When the dancers were not being photographed, they were doing community service, including a trip to visit children at the Nightingale orphanage. The 12-month calendar features all 20 of the dancers in locales throughout the coral island, with rookie Meghan Hodge (who moved to Dallas after graduating from Arkansas to be a Mavs Dancer) appearing on the cover.
“Getting the cover was the most thrilling thing ever,” says Hodge. “I found out at practice ... I was so excited and the first thing I did was call my mom with the news.” She says it has been her dream to be on the cover of the Sports Illustrated Swimsuit Edition. “I’ve done some swimwear modeling, and that would be amazing. I don’t think it’ll ever get that far, but I can dream.... I never thought I would get this.”
But being a Mavs Dancer isn’t all glamour all the time. On game nights at the AAC, the girls arrive at their locker room two hours before tip-off. While the fans file into the arena, the dancers hone routines they’ve practiced over and over again at Elevation Fitness Club. They take the court for player introductions, and then again after the second timeout in the first quarter.
“My favorite part is being out on the court with the energy of the crowd,” says third-year veteran Lauren Castillo. “I am always challenging myself to do better. There is a different level of confidence in the fans, players and the dancers. We have new routines and have done more choreography so everybody is more on top of their A-game because of last year’s success.”
At halftime, they head back down to the locker room to change uniforms and rehearse their next performance, which follows the second timeout in the third quarter. In the fourth quarter, the dancers take their customary spot along the rail in Section 109. Depending on the flow of the game (the fourth quarter is always an impromptu decision based on the vibe of a particular night), the girls will perform multiple “tags,” mini-dances that get the fans involved.
Whitney Foster, in her fourth year and serving as a co-captain, came to Dallas after three years as a cheerleader at the University of Houston. For this daughter of a pastor, it has been a journey.

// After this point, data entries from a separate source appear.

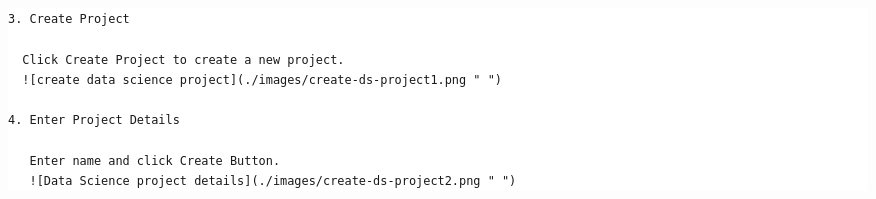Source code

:     3. Create Project

      Click Create Project to create a new project.
      ![create data science project](./images/create-ds-project1.png " ")
   
    4. Enter Project Details

       Enter name and click Create Button.
       ![Data Science project details](./images/create-ds-project2.png " ")
   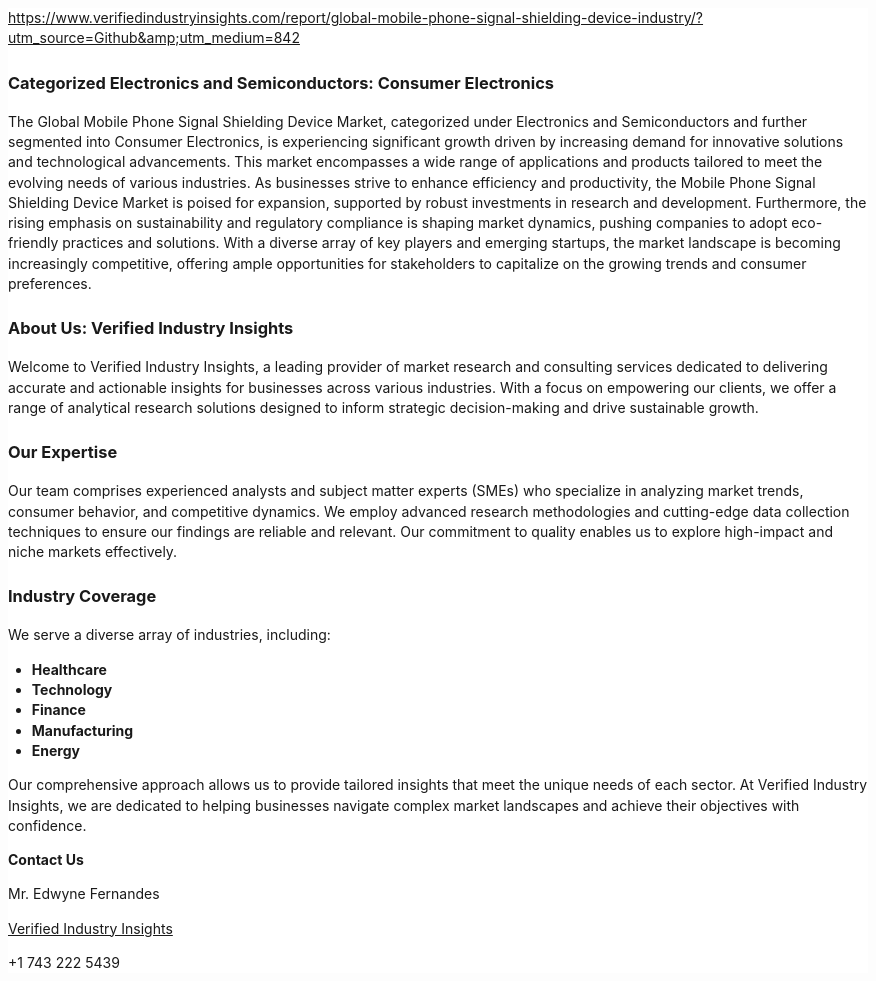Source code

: </strong><a href="https://www.verifiedindustryinsights.com/report/global-mobile-phone-signal-shielding-device-industry/?utm_source=Github&amp;utm_medium=842">https://www.verifiedindustryinsights.com/report/global-mobile-phone-signal-shielding-device-industry/?utm_source=Github&amp;utm_medium=842</a>&nbsp;</p><h3>Categorized Electronics and Semiconductors: Consumer Electronics </h3><p>The Global Mobile Phone Signal Shielding Device Market, categorized under Electronics and Semiconductors and further segmented into Consumer Electronics, is experiencing significant growth driven by increasing demand for innovative solutions and technological advancements. This market encompasses a wide range of applications and products tailored to meet the evolving needs of various industries. As businesses strive to enhance efficiency and productivity, the Mobile Phone Signal Shielding Device Market is poised for expansion, supported by robust investments in research and development. Furthermore, the rising emphasis on sustainability and regulatory compliance is shaping market dynamics, pushing companies to adopt eco-friendly practices and solutions. With a diverse array of key players and emerging startups, the market landscape is becoming increasingly competitive, offering ample opportunities for stakeholders to capitalize on the growing trends and consumer preferences.</p><h3>About Us: Verified Industry Insights</h3><p>Welcome to Verified Industry Insights, a leading provider of market research and consulting services dedicated to delivering accurate and actionable insights for businesses across various industries. With a focus on empowering our clients, we offer a range of analytical research solutions designed to inform strategic decision-making and drive sustainable growth.</p><h3>Our Expertise</h3><p>Our team comprises experienced analysts and subject matter experts (SMEs) who specialize in analyzing market trends, consumer behavior, and competitive dynamics. We employ advanced research methodologies and cutting-edge data collection techniques to ensure our findings are reliable and relevant. Our commitment to quality enables us to explore high-impact and niche markets effectively.</p><h3>Industry Coverage</h3><p>We serve a diverse array of industries, including:</p><ul><li><strong>Healthcare</strong></li><li><strong>Technology</strong></li><li><strong>Finance</strong></li><li><strong>Manufacturing</strong></li><li><strong>Energy</strong></li></ul><p>Our comprehensive approach allows us to provide tailored insights that meet the unique needs of each sector. At Verified Industry Insights, we are dedicated to helping businesses navigate complex market landscapes and achieve their objectives with confidence.</p><p><strong>Contact Us</strong></p><p>Mr. Edwyne Fernandes</p><p><a href="https://www.verifiedindustryinsights.com/">Verified Industry Insights</a></p><p>+1 743 222 5439</p>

“When I first tried out, I did not know anything about dancing and did not even make it my first year,” she said. “Since I came from a cheerleading background, I did not know what to expect. I always tell girls now that are trying out: Do not get nervous — get excited.”
As the regular season winds down and the Mavs battle for a playoff spot, every game is magnified. The Mavs, the oldest team in the league with an average player age of 30.3 years, will need every shot of adrenaline they can get from the capacity crowds. And the Mavs Dancers are a big part of ratcheting up the energy level inside the arena.
Nobody knows that better than Mavs owner Mark Cuban. “We are not in the business of selling basketball. We are in the business of selling fun,” Cuban wrote on his blog, blogmaverick.com, late last year. “I want [the fans] always looking up [not at their phones] ... at the game and the entertainment in the arena. You can’t cheer if you aren’t watching. It’s my job to give you something other than the game to look up at.”